> [Task goal]:
Repeat the listing exactly. Pictures stay out of your copy.

> [Data excerpt]:
☆ ☆ ☆ ☆ ☆ ☆ ☆

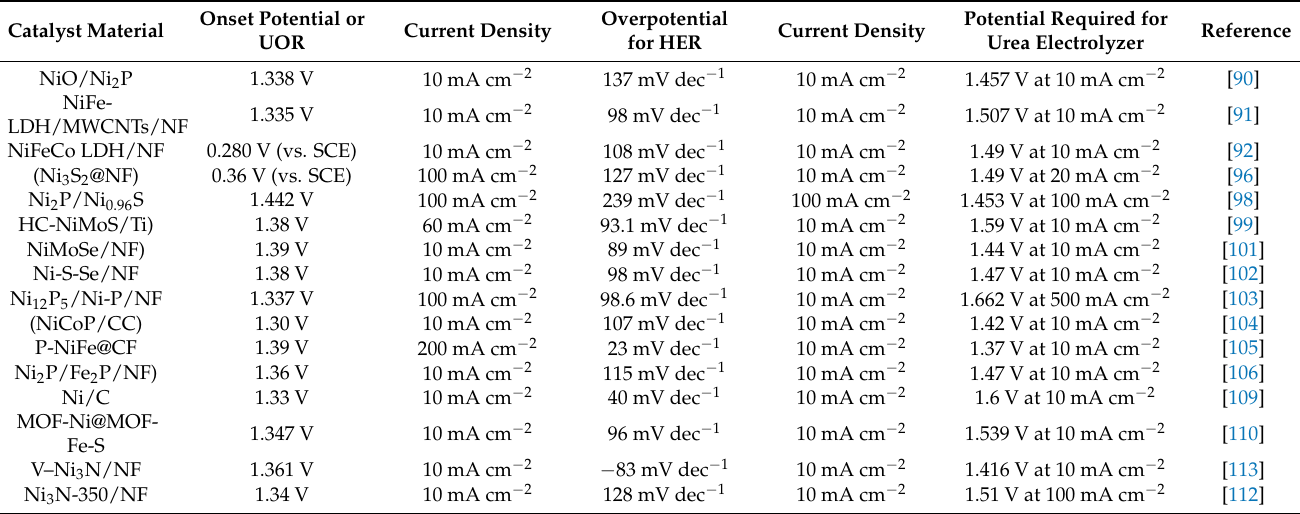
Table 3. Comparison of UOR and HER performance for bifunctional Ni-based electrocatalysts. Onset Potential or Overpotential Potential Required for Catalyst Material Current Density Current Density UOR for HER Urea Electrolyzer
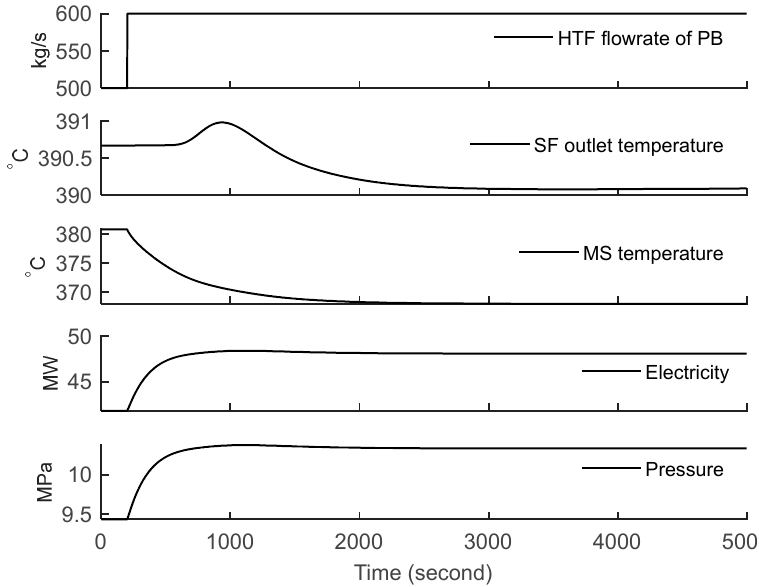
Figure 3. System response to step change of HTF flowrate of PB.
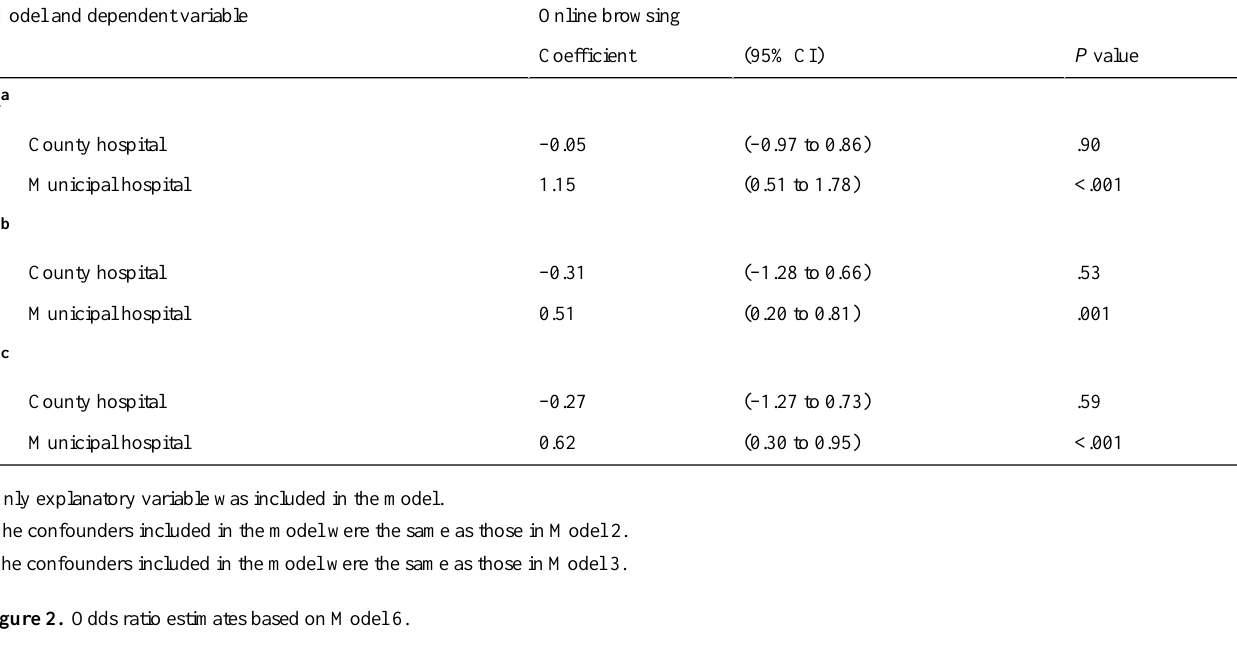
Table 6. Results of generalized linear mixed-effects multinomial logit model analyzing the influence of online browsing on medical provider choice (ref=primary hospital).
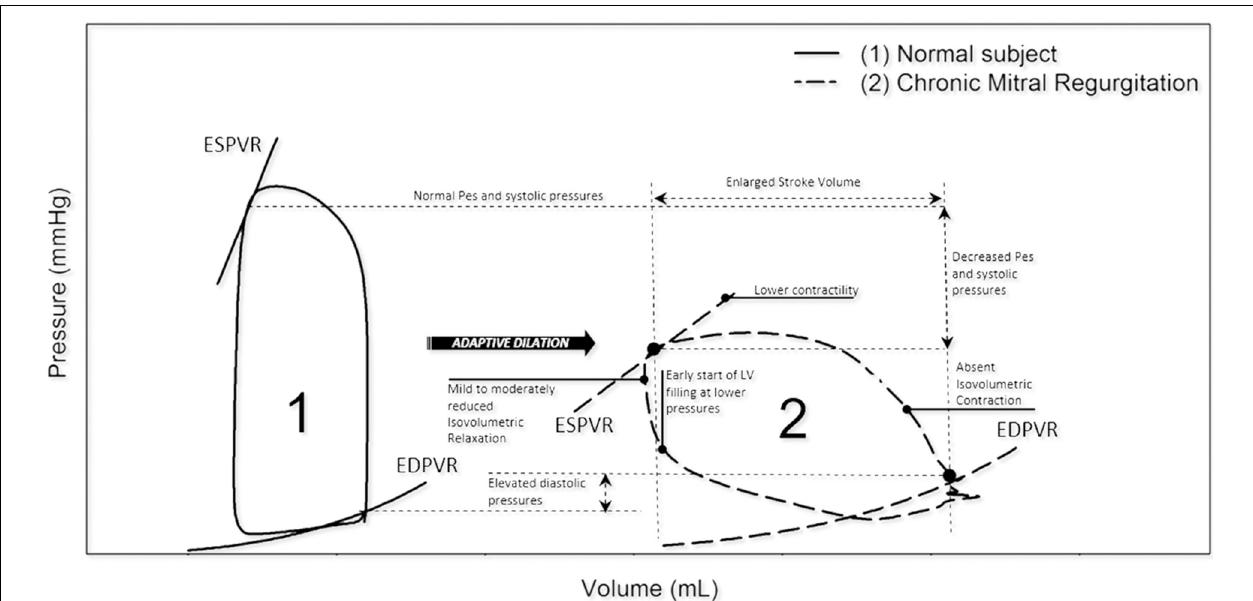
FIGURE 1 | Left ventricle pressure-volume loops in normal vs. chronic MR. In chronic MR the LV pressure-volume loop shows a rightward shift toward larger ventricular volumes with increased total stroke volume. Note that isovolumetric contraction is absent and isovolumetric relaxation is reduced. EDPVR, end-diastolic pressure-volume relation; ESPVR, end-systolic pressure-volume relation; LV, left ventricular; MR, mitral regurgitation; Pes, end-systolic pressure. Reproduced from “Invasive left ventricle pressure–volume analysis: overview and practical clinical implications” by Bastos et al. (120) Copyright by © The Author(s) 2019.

☆ ☆ ☆ ☆ ☆ ☆ ☆

> [Result for this task]:
Table 3. Comparison of UOR and HER performance for bifunctional Ni-based electrocatalysts. Onset Potential or Overpotential Potential Required for Catalyst Material Current Density Current Density UOR for HER Urea Electrolyzer
Figure 3. System response to step change of HTF flowrate of PB.
Table 6. Results of generalized linear mixed-effects multinomial logit model analyzing the influence of online browsing on medical provider choice (ref=primary hospital).
FIGURE 1 | Left ventricle pressure-volume loops in normal vs. chronic MR. In chronic MR the LV pressure-volume loop shows a rightward shift toward larger ventricular volumes with increased total stroke volume. Note that isovolumetric contraction is absent and isovolumetric relaxation is reduced. EDPVR, end-diastolic pressure-volume relation; ESPVR, end-systolic pressure-volume relation; LV, left ventricular; MR, mitral regurgitation; Pes, end-systolic pressure. Reproduced from “Invasive left ventricle pressure–volume analysis: overview and practical clinical implications” by Bastos et al. (120) Copyright by © The Author(s) 2019.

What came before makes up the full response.